Bush’s Final Budget Hints at Tough Decisions to Come For His Successor
President Bush’s final budget, a $3-trillion plan offered on Monday that would continue his tax cuts and sharply reduce domestic spending, has little chance of surviving in a Democratic Congress. But the problems it lays out will survive and grow, presenting tough choices for the next administration.
How, for example, will the next president rein in the cost of retirement and health programs? What will he or she do about tax increases on Americans when Bush’s tax cuts expire at the end of 2010, or when the alternative minimum tax propels millions of taxpayers into higher brackets each year?
Beyond these familiar traps, how will a Republican president pay for further promised tax cuts or a Democratic president pay for sweeping health care reform without increasing the red ink left by Bush?
“Republicans and Democrats are in complete denial on these issues,” said Robert D. Reischauer, president of the Urban Institute and former director of the Congressional Budget Office. “But were they to face up to the long-run fiscal challenges, it would be a ticket to defeat. It’s not what voters want to hear.”

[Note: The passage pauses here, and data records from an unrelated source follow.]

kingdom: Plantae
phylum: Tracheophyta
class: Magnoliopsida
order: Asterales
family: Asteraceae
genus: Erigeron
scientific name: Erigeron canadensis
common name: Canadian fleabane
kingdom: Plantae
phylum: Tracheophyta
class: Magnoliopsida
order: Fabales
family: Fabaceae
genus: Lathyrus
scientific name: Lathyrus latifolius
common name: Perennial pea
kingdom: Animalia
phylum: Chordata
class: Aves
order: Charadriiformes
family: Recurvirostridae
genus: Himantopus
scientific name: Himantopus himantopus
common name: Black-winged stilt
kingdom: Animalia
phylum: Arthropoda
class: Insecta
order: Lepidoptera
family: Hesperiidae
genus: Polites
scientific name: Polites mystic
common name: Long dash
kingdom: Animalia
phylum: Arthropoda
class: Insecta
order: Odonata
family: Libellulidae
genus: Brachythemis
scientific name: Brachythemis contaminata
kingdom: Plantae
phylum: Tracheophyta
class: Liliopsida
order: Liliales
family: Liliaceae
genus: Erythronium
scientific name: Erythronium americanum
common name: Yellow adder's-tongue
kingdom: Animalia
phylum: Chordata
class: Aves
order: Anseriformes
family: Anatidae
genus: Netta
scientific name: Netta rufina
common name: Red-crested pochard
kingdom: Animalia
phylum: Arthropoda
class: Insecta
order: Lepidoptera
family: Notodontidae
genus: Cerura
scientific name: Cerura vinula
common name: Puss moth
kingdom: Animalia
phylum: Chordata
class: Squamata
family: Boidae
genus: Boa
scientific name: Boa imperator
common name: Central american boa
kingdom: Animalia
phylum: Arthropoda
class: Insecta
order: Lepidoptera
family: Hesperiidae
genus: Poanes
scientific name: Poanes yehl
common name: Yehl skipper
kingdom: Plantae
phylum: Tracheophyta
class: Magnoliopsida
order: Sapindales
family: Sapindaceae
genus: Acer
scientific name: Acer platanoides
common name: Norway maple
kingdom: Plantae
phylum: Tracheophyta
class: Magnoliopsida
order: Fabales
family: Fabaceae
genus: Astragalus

The presidential campaign does not exactly reverberate with proposals for dealing with these problems.
For the Democrats, Sens. Barack Obama of Illinois and Hillary Rodham Clinton of New York would find the money by letting taxes rise for the wealthiest Americans. But that step would not raise enough money to pay for the spending programs they propose.
On the Republican side, Sen. John McCain of Arizona and former Gov. Mitt Romney of Massachusetts would cut wasteful federal spending — McCain points to “earmarks” for “pork barrel” projects — but budget experts agree that there is not enough money to be had from that course of action, either.
Bush’s budget would cut earmarks by $18 billion, an amount certain to provoke outcries in Congress but so small as to be of only symbolic importance.
A presidential election year, of course, is rarely a time for politicians to propose outsized, unpleasant choices. But with the economy turning downward, there is even less appetite this year to wage ideological battles.
The deficit is expected to grow to at least $400 billion, or just under 3 percent of the gross domestic product, in Bush’s final year in office, and probably more than that because of the Iraq war. That level approaches previous deficit records and is considerably higher than what Bush had projected a few months ago. The largest federal budget deficit — $413 billion, or 3.6 percent of the overall economy — came in the 2004 fiscal year.
But a large part of the shortfall results from the normal decline in federal revenues when there is an economic downturn, along with the stimulus package that leaders of both parties support.